Holidays, festivals, and their rituals and symbols are very powerful because they connect us to the Earth and its changes in ways that have been fine-tuned over hundreds and even thousands of years.
Holidays have us as much as we have them.
And not always in a pleasant grip.
Holidays and festivals did not arise out of a need for a day off but from our need to stay connected to the rhythms of, and pay homage to, the natural world. They help us let go of the past and embrace the future.
We can’t let go of the past if we do not see it clearly. However, looking honestly at the previous year and our passing life can open wounds so we think of ways around that pain and call them coping.
The psychologist and author James Hillman taught that “the wound and the eye are one and the same.” According to the Jungian analyst Michael Comforti, those who suffer depression during the holidays may in fact be closer to the “true spirit” of Christmas. And depth psychologist Brian Collinson pointed out that “within holiday sorrow may be the stirring of new life that wants to be born.”

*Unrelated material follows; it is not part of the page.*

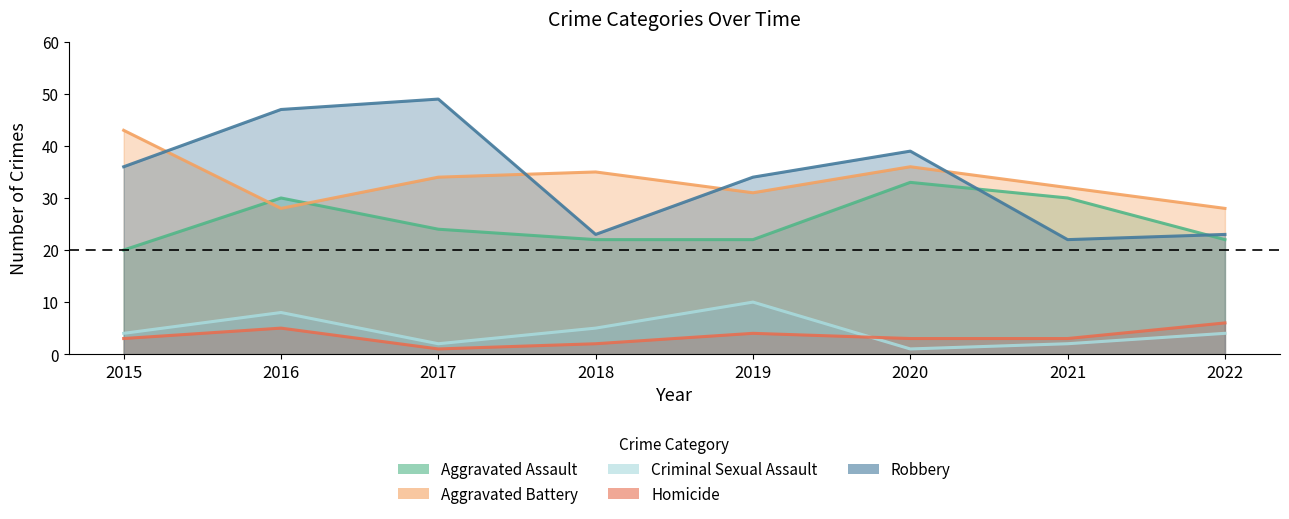

What is the sum of all Aggravated Assault values?

203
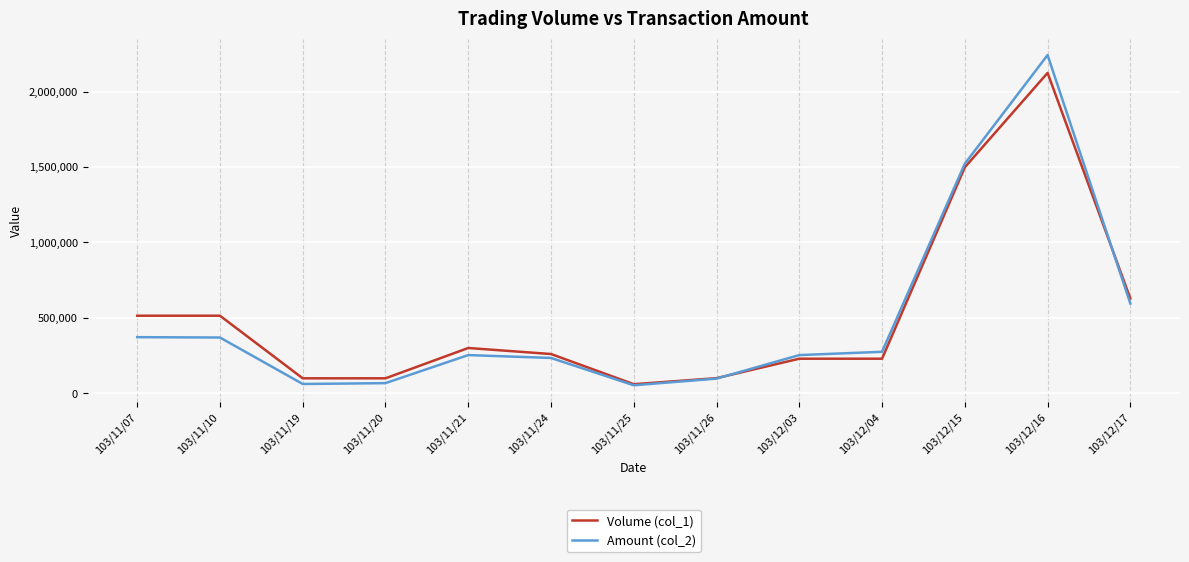

Is the value of Amount (col_2) at 103/12/04 greater than the value of Volume (col_1) at 103/11/07?

No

If you are having a hard time during the holidays, you may very well be paying more homage to nature than those who just coast through holidays. Struggle makes soul.
At the time of the winter holidays, the days have been getting darker for the last six months, and we have just been through the darkest day of the year. Now, the days have started lengthening. Light and life have returned. The world is brightening, animating and renewing itself
Because we are connected to nature’s rhythms, we are renewing as well.
Except where we’re not.
We all have places of darkness that are independent of the seasonal ebbs and flows of life and where longer days are not enough to brighten things up. Family conflicts, addictions, anxiety, stress, the loss of a job, death of a loved one, and the end of a relationship are a few of the places in our lives where renewal takes place on a deeper, less obvious, and frequently more painful level.
This is where the heavy lifting of the holidays occurs: Where our symptoms meet the holiday’s insistence that we find a foothold of light and renewal in the places we would rather avoid. Although it might seem easier if we could be swept away by the lights on the trees, houses, streets, and businesses, those lights do not penetrate deeply enough because, as Carl Jung said, “One does not become enlightened by imagining figures of light, but by making the darkness conscious.”
No matter how this coming year turns out, we will be back at the dark winter again within 12 months. This gives us another year to integrate into our psychological toolkit and a sense of hopefulness for the future independent of how the past actually turned out. Because in some respects, the most important renewal of the winter holidays is the renewal of hope, which is its own form of light.